There are two other images that haunt me that involve our staffers. The first is Nina Pineda and Lauren Glassberg, huddled and hugging behind a car, as the dust swirls around them. The fear - seared on their faces and in my memory.

The other is a "stand up" on tape by N.J. Burkett. A burning tower was over his shoulder as he looked into the camera and talked about what was happening at that moment in Lower Manhattan. His cameraman suggested he do it again - another take. He did... and as he spoke, the ground rumbled and there, over his shoulder, the first tower crumbled. N.J. looked back, and then, like everyone else around him, started to run.

N.J. for many years didn't participate in our annual remembrance coverage of the 9/11 attacks. The pain, the memories, the scars - all too fresh. But he will once again this year bring his unique reporting skills to our coverage. And I am grateful for that.

But, with N.J. as an example, we know that the anger and sorrow are, for many, still part of their lives.

Related: Anthony Johnson reflects on the anniversary of 9/11

It is easy to talk about closure - but I simply do not believe there is such a thing. The wounds can scar over, but there is no closure for a wife who no longer has her husband, or for parents whose child was killed, or for a child whose mother perished that day.

We also try to avoid saying that people were "lost" that day. Keys are lost. Nice pens are lost. Report cards are lost.

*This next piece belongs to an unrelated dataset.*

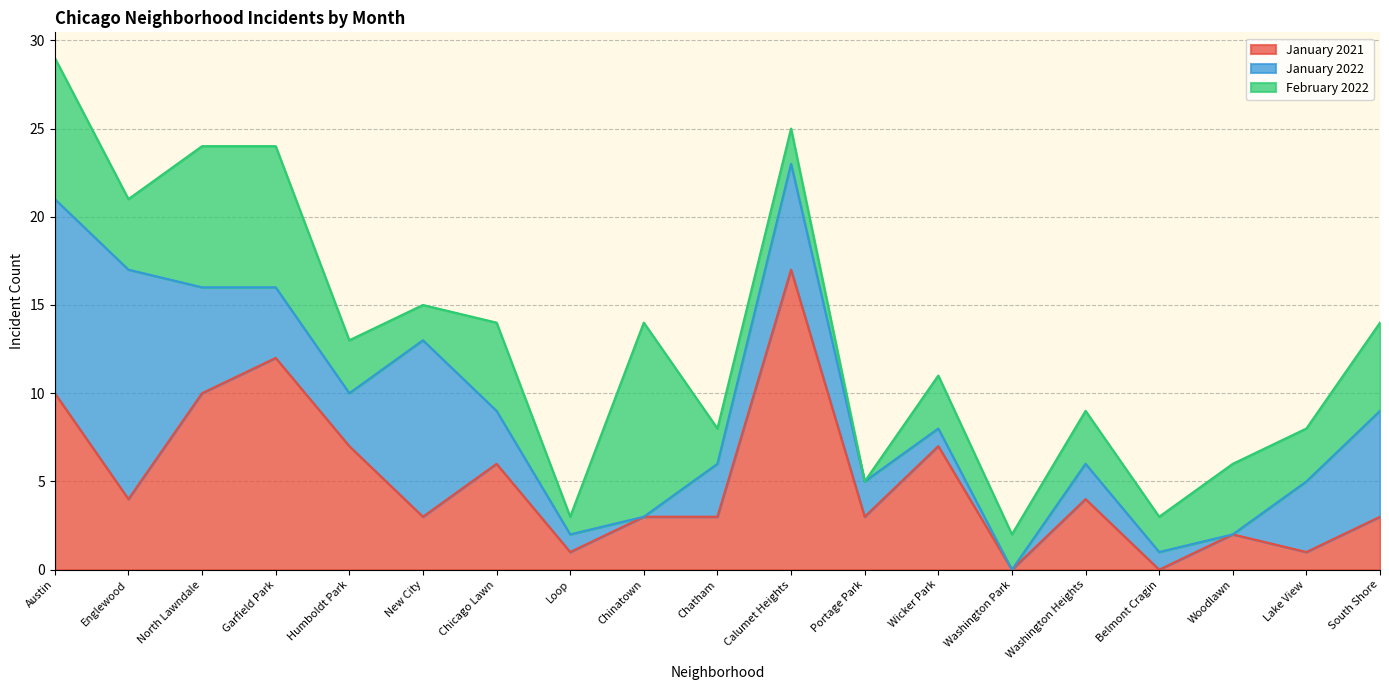

Which series has the widest spread of values?

January 2021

But the people who died that day aren't lost. They were killed. And to say "lost" is, I think, to sugarcoat the reality. It's harsh what happened, and we should acknowledge the harshness. They were killed. They died. They weren't lost. We know what happened to them.
And so as we've done on Sept. 11 every year since the attacks, we will remember again this year.

I was there to cover the attacks and catastrophe that followed. And I've been there for the memorials. And I will be there for the 19th anniversary.

It's my honor and privilege to participate.

For those of you who will watch our coverage of the ceremony at Ground Zero, know that we will be feeling the same emotions as you are. For all of us, a moment of reflection helps honor those who woke up that day, kissed their families goodbye, went to work, and never returned.